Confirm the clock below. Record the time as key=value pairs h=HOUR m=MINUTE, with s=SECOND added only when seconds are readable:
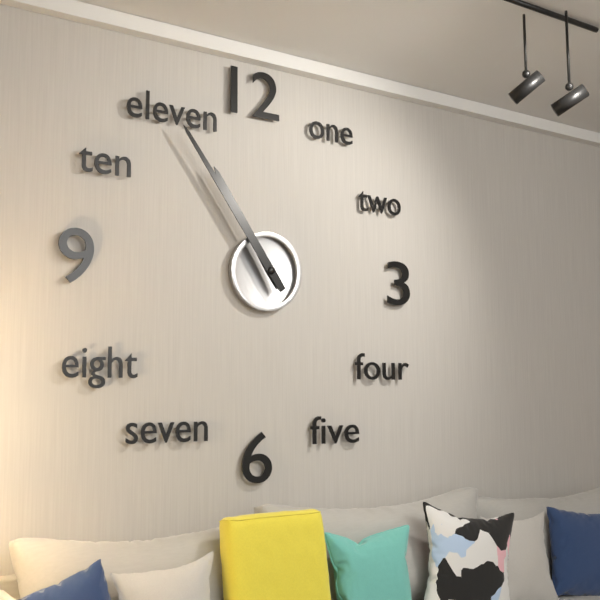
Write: h=10 m=54
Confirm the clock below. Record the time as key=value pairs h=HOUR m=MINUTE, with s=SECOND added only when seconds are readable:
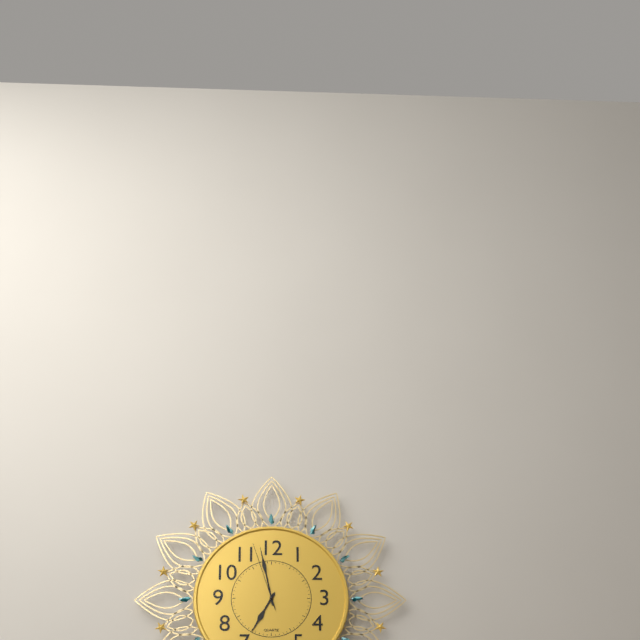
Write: h=6 m=58 s=57
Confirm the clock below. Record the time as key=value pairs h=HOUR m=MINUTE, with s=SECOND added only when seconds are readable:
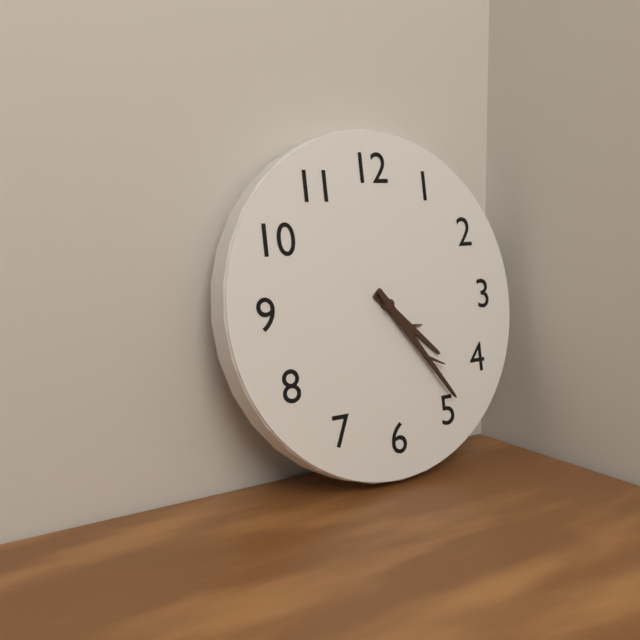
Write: h=4 m=24
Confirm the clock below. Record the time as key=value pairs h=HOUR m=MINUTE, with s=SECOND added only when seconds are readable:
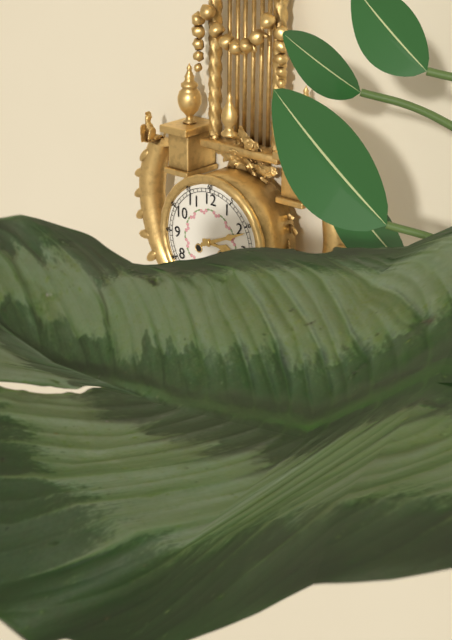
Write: h=3 m=11
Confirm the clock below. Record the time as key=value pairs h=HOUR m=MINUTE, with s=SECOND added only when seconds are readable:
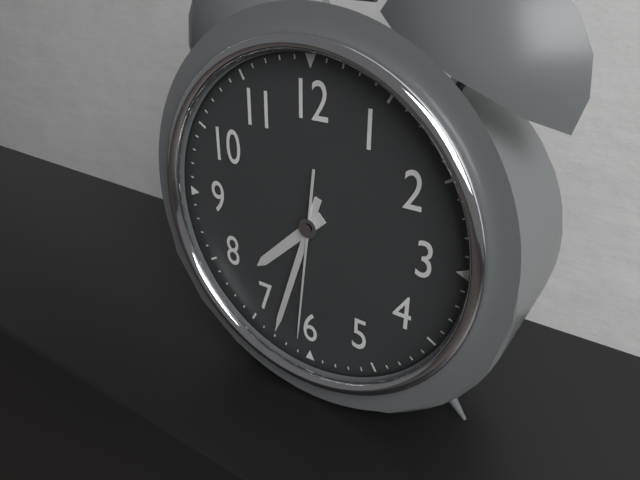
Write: h=7 m=33 s=31
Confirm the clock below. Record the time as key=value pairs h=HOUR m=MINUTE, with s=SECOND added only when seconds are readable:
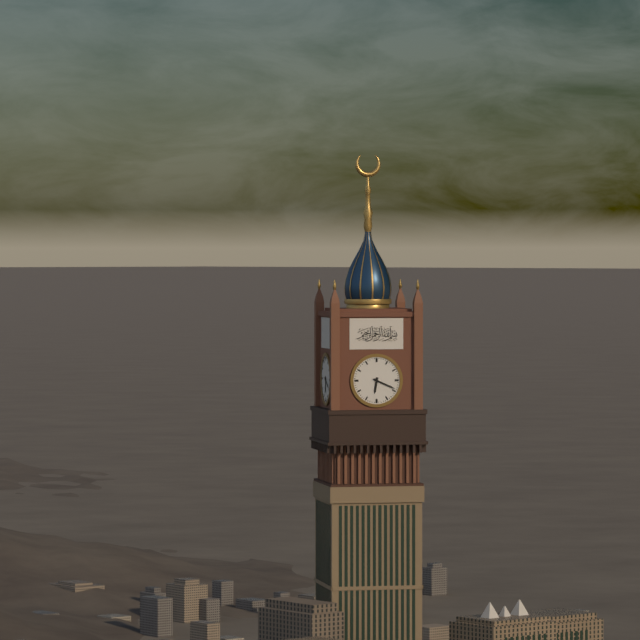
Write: h=6 m=19
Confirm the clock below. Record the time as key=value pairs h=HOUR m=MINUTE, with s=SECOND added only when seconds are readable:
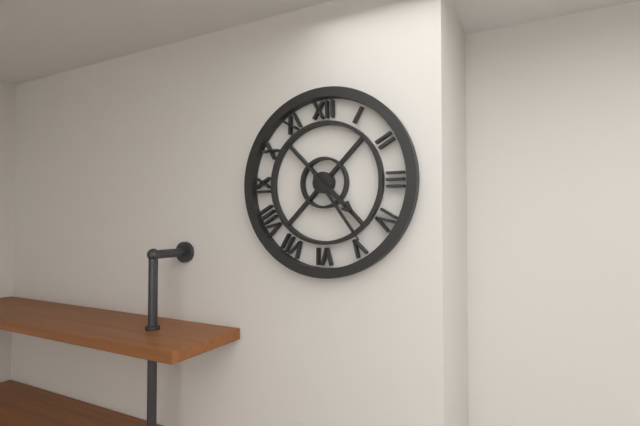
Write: h=4 m=24
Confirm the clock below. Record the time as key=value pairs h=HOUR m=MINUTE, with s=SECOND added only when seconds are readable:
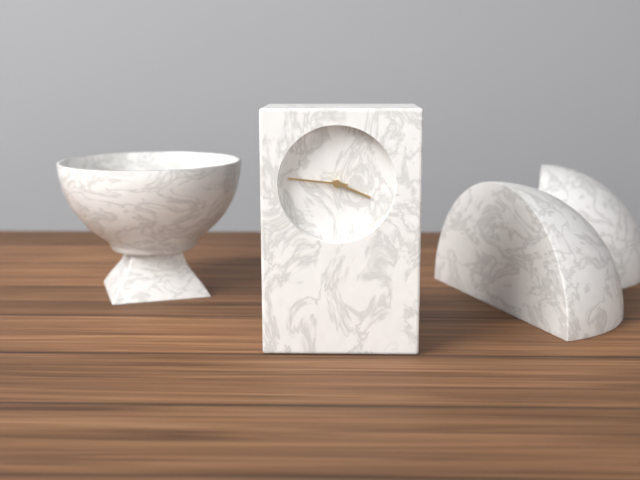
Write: h=3 m=46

• _Goal_
Convert all of the material above into a JSON list of strings, one string per line, skipping blank lines and leaving out the pictures.

• _Right answer_
[
  "Confirm the clock below. Record the time as key=value pairs h=HOUR m=MINUTE, with s=SECOND added only when seconds are readable:",
  "Write: h=10 m=54",
  "Confirm the clock below. Record the time as key=value pairs h=HOUR m=MINUTE, with s=SECOND added only when seconds are readable:",
  "Write: h=6 m=58 s=57",
  "Confirm the clock below. Record the time as key=value pairs h=HOUR m=MINUTE, with s=SECOND added only when seconds are readable:",
  "Write: h=4 m=24",
  "Confirm the clock below. Record the time as key=value pairs h=HOUR m=MINUTE, with s=SECOND added only when seconds are readable:",
  "Write: h=3 m=11",
  "Confirm the clock below. Record the time as key=value pairs h=HOUR m=MINUTE, with s=SECOND added only when seconds are readable:",
  "Write: h=7 m=33 s=31",
  "Confirm the clock below. Record the time as key=value pairs h=HOUR m=MINUTE, with s=SECOND added only when seconds are readable:",
  "Write: h=6 m=19",
  "Confirm the clock below. Record the time as key=value pairs h=HOUR m=MINUTE, with s=SECOND added only when seconds are readable:",
  "Write: h=4 m=24",
  "Confirm the clock below. Record the time as key=value pairs h=HOUR m=MINUTE, with s=SECOND added only when seconds are readable:",
  "Write: h=3 m=46"
]